> [Work instructions]
Restate the records below exactly. Pictures are not part of the copy.

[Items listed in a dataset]
________________
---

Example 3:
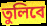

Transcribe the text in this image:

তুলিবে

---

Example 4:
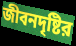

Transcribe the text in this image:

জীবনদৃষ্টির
________________
> [Result for this task]
---

Example 3:

Transcribe the text in this image:

তুলিবে

---

Example 4:

Transcribe the text in this image:

জীবনদৃষ্টির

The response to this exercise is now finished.